# Scariest Horror Game for pc...



## Gourav Kundu (Jul 2, 2015)

Which is the scariest horror game you have played till now on pc ? I have played Dying Light, Amnesia, Penumbra, Dead Island. Among all these, I found Penumbra as really scary game.


----------



## Nerevarine (Jul 2, 2015)

Dying light isnt even remotely scary
Try Silent Hill, Resident evil (old ones, especially 3), Clive Barker's Undying


----------



## Alok (Jul 2, 2015)

Diablo 1


----------



## Nerevarine (Jul 2, 2015)

Alok said:


> Diablo 1



 cmon alok


----------



## ashs1 (Jul 2, 2015)

Metro 2033.. Outlast


----------



## $hadow (Jul 2, 2015)

+1 to resident evil.


----------



## Alok (Jul 2, 2015)

Nerevarine said:


> cmon alok



I was a kid when I played original Diablo 

2 and 3 are not but D1 has the atmosphere and soundtrack; was enough for a kid


----------



## gameranand (Jul 2, 2015)

Scary games you need. Play these

1. FEAR
2. Dead Space 1
3. Outlast
4. Alien Isolation
5. Call of Chuthulu
6. Resident Evil 4
7. Alan Wake
8. Silent Hill
9. Amnesia

and many more. Ping me again when you complete these.


----------



## SaiyanGoku (Jul 2, 2015)

Dead Space 1, Metro 2033, Undying. Do not play Metro 2033 during night.

--- The problem ---
Please write the next part of the forum thread above about the scariest horror games on PC, starting after its last post.

--- Information provided ---
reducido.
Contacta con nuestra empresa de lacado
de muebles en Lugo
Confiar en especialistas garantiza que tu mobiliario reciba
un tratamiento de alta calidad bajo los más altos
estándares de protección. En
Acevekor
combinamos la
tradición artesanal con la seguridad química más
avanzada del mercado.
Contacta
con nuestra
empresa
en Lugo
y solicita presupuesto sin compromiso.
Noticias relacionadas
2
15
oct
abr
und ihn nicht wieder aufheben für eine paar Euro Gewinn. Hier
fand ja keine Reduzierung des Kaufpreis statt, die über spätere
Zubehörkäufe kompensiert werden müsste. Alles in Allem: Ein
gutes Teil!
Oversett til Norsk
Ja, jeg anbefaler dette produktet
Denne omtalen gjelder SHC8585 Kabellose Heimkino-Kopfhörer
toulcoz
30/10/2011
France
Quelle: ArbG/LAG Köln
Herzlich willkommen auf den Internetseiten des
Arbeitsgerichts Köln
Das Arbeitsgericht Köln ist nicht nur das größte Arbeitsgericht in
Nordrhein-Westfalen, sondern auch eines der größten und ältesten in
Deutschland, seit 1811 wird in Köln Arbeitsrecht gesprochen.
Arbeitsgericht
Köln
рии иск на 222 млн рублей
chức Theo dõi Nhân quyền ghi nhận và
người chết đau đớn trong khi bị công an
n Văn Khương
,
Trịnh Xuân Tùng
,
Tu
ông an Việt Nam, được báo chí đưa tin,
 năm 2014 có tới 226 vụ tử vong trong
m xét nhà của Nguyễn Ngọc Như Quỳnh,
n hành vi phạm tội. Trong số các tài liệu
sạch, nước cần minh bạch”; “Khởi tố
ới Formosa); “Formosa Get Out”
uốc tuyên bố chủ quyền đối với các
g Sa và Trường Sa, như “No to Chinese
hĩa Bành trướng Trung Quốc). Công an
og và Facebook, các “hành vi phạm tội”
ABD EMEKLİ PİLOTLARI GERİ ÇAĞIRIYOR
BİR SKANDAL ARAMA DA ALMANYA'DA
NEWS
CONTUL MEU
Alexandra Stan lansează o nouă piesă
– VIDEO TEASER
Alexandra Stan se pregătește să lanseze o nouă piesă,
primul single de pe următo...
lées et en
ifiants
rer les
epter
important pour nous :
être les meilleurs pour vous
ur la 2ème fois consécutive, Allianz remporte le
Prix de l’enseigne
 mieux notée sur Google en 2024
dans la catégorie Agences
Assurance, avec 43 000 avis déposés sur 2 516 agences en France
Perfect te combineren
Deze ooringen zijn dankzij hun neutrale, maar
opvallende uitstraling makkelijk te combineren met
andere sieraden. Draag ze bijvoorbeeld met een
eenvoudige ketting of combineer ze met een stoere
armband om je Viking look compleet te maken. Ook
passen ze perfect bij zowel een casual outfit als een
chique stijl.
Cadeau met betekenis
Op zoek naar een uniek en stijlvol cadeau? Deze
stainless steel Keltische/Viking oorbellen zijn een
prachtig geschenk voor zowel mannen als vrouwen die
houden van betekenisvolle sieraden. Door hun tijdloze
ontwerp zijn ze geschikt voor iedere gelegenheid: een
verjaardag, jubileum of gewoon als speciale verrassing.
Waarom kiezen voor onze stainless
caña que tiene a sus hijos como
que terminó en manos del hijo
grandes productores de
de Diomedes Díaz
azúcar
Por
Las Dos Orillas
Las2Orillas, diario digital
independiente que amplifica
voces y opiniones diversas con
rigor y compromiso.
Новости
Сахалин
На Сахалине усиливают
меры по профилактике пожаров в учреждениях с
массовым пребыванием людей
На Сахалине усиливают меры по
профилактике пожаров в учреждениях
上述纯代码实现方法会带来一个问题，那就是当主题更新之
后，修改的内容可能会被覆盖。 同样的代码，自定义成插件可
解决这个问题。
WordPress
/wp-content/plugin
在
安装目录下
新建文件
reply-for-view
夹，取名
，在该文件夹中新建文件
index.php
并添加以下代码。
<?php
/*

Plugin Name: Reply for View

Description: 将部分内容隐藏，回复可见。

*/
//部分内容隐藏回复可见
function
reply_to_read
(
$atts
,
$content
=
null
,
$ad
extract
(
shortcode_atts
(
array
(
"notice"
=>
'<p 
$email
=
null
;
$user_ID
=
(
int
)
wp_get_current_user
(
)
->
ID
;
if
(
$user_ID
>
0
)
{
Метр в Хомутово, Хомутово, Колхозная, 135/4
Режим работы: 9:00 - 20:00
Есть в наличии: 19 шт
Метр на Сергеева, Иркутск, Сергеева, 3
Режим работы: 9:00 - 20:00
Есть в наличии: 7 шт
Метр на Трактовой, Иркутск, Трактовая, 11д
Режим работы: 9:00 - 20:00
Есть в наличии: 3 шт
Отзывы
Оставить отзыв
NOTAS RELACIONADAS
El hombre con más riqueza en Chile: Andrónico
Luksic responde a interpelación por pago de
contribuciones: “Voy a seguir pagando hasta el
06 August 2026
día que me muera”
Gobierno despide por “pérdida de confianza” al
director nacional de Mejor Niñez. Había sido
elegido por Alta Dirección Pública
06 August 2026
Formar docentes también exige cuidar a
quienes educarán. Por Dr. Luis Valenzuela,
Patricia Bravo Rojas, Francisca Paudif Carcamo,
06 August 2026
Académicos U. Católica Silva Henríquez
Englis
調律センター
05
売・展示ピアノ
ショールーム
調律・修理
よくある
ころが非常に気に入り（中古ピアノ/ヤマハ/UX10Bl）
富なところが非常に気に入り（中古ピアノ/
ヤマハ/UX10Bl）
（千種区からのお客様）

--- Expected answer ---
----------



## ashs1 (Jul 2, 2015)

SaiyanGoku said:


> Dead Space 1, Metro 2033, Undying. Do not play Metro 2033 during night.


Had a hard time playing metro 2033 during daytime as well  ... Had to uninstall due to technical    difficulties.


----------



## Alok (Jul 2, 2015)

I haven't played Metro 2033 yet, though I finished outlast in two nights. Will check its potential soon.


----------



## gameranand (Jul 3, 2015)

Alok said:


> I haven't played Metro 2033 yet, though I finished outlast in two nights. Will check its potential soon.



Its graphical potential is immense to say the least.


----------



## gagan_kumar (Jul 3, 2015)

subscribed..........

- - - Updated - - -

btw how you guys manage??? i am like wtf wtf wtf run run run .........


----------



## theterminator (Jul 3, 2015)

Constantine


----------



## gameranand (Jul 3, 2015)

gagan_kumar said:


> btw how you guys manage??? i am like wtf wtf wtf run run run .........



Save ammo, headshots and run if you need to.


----------



## Gen.Libeb (Jul 3, 2015)

gameranand said:


> Scary games you need. Play these
> 
> 1. FEAR
> 2. Dead Space 1
> ...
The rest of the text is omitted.